Wednesday, May 23, 2018 9:00 AM - 5:00 PM EDT (UTC–04:00)
Private Event: Workshop
May
23

The current international refugee system is inequitable and unsustainable. The intensive and protracted nature of conflicts and the broader instability sparked by civil wars have contributed to mass displacement beyond the capacity of the current international system. If left unaddressed, the rising levels of forced, protracted displacement will undoubtedly drive up the costs of sustaining the global refugee protection system, perhaps even exponentially. Further exacerbating the problem, climate change is projected to displace millions, and potentially hundreds of millions, in the coming decades (IOM, 2016). The growing divergence between financing needs and the resources available to refugee host countries is already undermining economic growth in developing countries as they struggle to support their own citizens and refugee populations. Simultaneously, international commitments to responsibility-sharing and cooperation are coming under strain amid a retreat of leadership on displacement issues.

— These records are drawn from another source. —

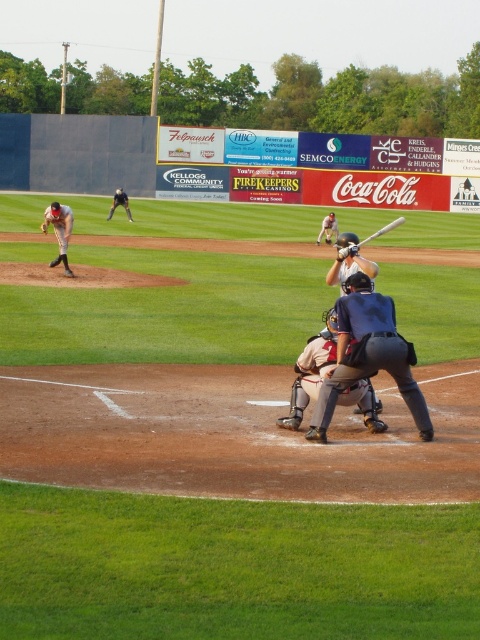
You are a photographer positioned behind home plate. You want to take a photo that includes both the white leather catcher at center and the white uniform at left. Which of these two objects should you adjust your camera angle to focus on first to ensure both are in frame?

The white leather catcher at center has a lesser height compared to the white uniform at left. To ensure both are in frame, focus on the taller object first, which is the white uniform at left, then adjust to include the shorter white leather catcher at center.

Based on the coordinates provided, where exactly is the white uniform at left located in the image?

The white uniform at left is located at point [60,230].

You are a photographer positioned at the edge of the field. You need to capture a closeup shot of the matte gray helmet at center and the dark gray uniform at center. Since you want both objects to be clearly visible in the frame, which object should you focus on to ensure the smaller one is in sharp detail?

The matte gray helmet at center has a smaller size compared to the dark gray uniform at center. To ensure the smaller object is in sharp detail, you should focus on the matte gray helmet at center.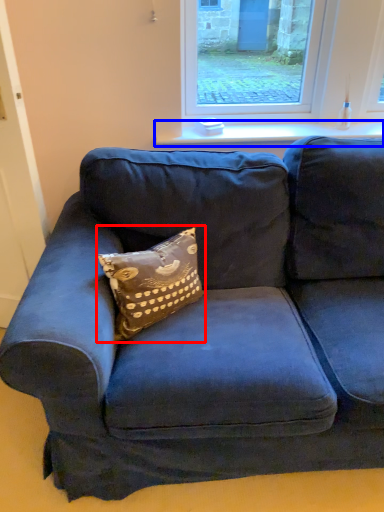
Question: Which of the following is the farthest to the observer, pillow (highlighted by a red box) or window sill (highlighted by a blue box)?

Choices:
 (A) pillow
 (B) window sill

Answer: (B)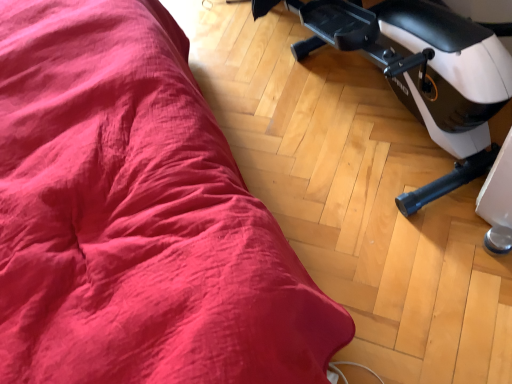
Measure the distance between point (241, 259) and camera.

Point (241, 259) is 26.69 inches away from camera.

Locate an element on the screen. The height and width of the screenshot is (384, 512). matte red bedspread at left is located at coordinates (136, 216).

What do you see at coordinates (136, 216) in the screenshot? This screenshot has height=384, width=512. I see `matte red bedspread at left` at bounding box center [136, 216].

This screenshot has width=512, height=384. In order to click on matte red bedspread at left in this screenshot , I will do `click(136, 216)`.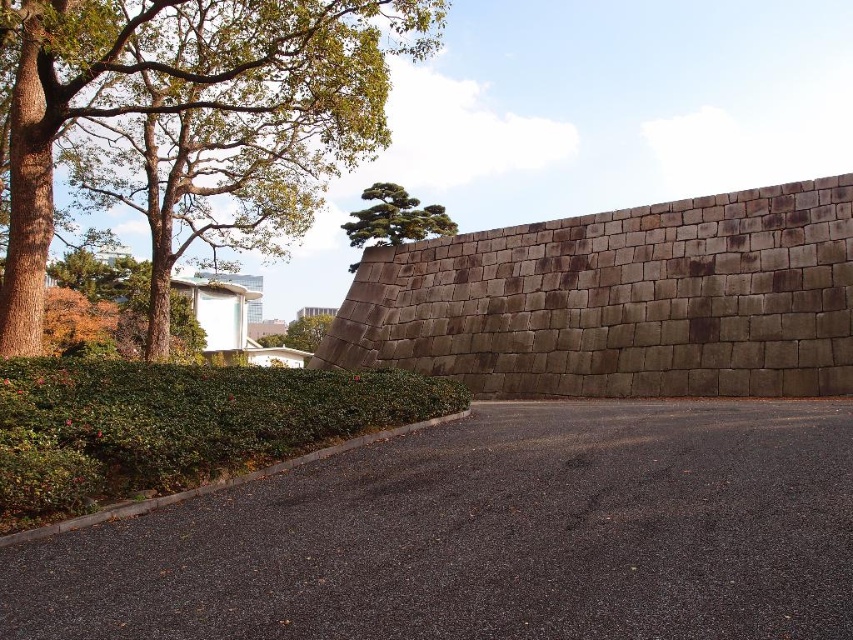
Looking at this image, you are a landscape architect designing a garden and want to place both the green leafy hedge at lower left and the green leafy tree at center in your design. Which one should you allocate more space for?

The green leafy tree at center requires more space since it occupies more area than the green leafy hedge at lower left.

You are standing on the paved road and want to walk towards the green leafy tree at center. Which direction should you walk to avoid the green leafy hedge at lower left?

The green leafy hedge at lower left is to the right of the green leafy tree at center, so to avoid it, you should walk towards the left side of the image to reach the tree without encountering the hedge.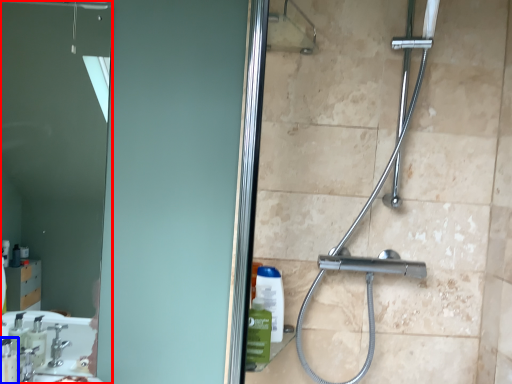
Question: Which point is closer to the camera, mirror (highlighted by a red box) or soap dispenser (highlighted by a blue box)?

Choices:
 (A) mirror
 (B) soap dispenser

Answer: (B)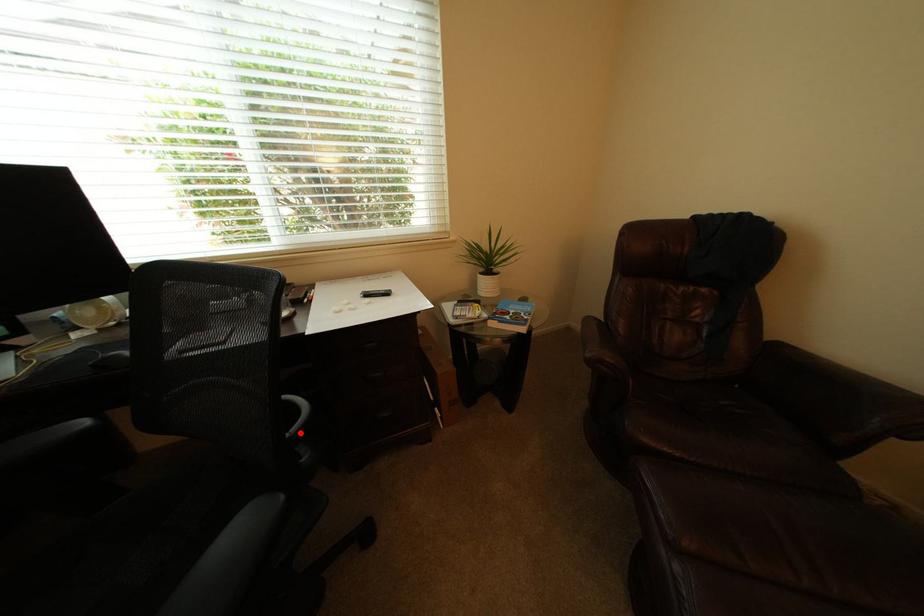
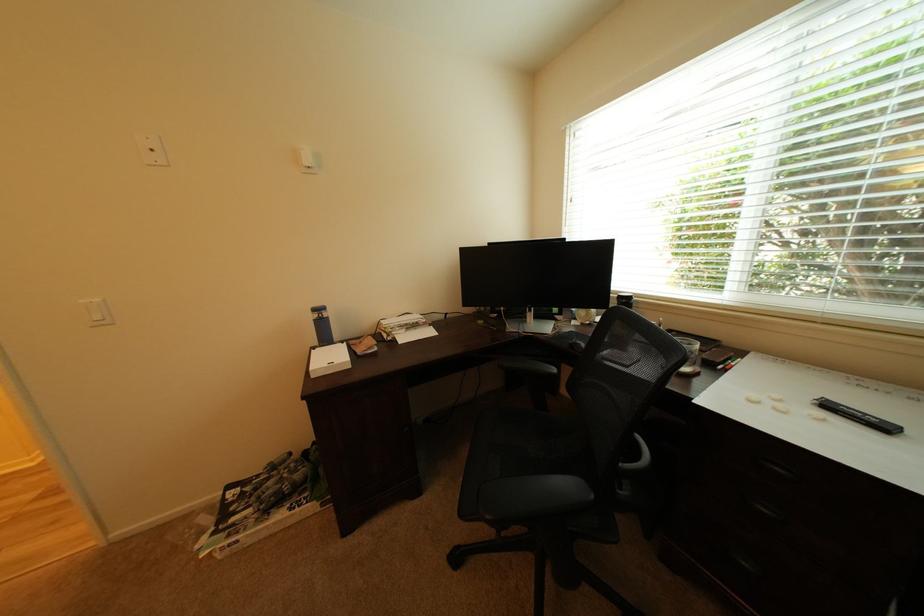
Question: I am providing you with two images of the same scene from different viewpoints. A red point is marked on the first image. Is the red point's position out of view in image 2?

Choices:
 (A) Yes
 (B) No

Answer: (B)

While the Global Compact – specifically the refugee summits and global platform – shows promise, states are unlikely to make up current and future funding gaps, and ad hoc donor drives and pledging conferences are merely stopgap measures that fail to provide long term, sustainable solutions to the challenges facing the system. Unless new approaches to financing are developed, the global refugee response system will remain unsustainable and ineffective in addressing the needs of forcibly displaced individuals and the communities that host them.

The purpose of this workshop is to produce a series of guiding principles, policy recommendations, and best practices to be considered by the World Refugee Council for inclusion in its final report.

Event Speakers

Lloyd Axworthy is chair of the World Refugee Council, a group of leaders, practitioners and innovators from around the world, convened by the Centre for International Governance Innovation and supported by the Government of Canada.

With a distinguished career in Canadian diplomacy — including posts as ambassador to Germany, permanent representative to the United Nations (UN) and adviser to various prime ministers, Paul Heinbecker is one of Canada’s most experienced commentators on foreign policy and international governance. Paul is also the director of the Centre for Global Relations at Wilfrid Laurier University.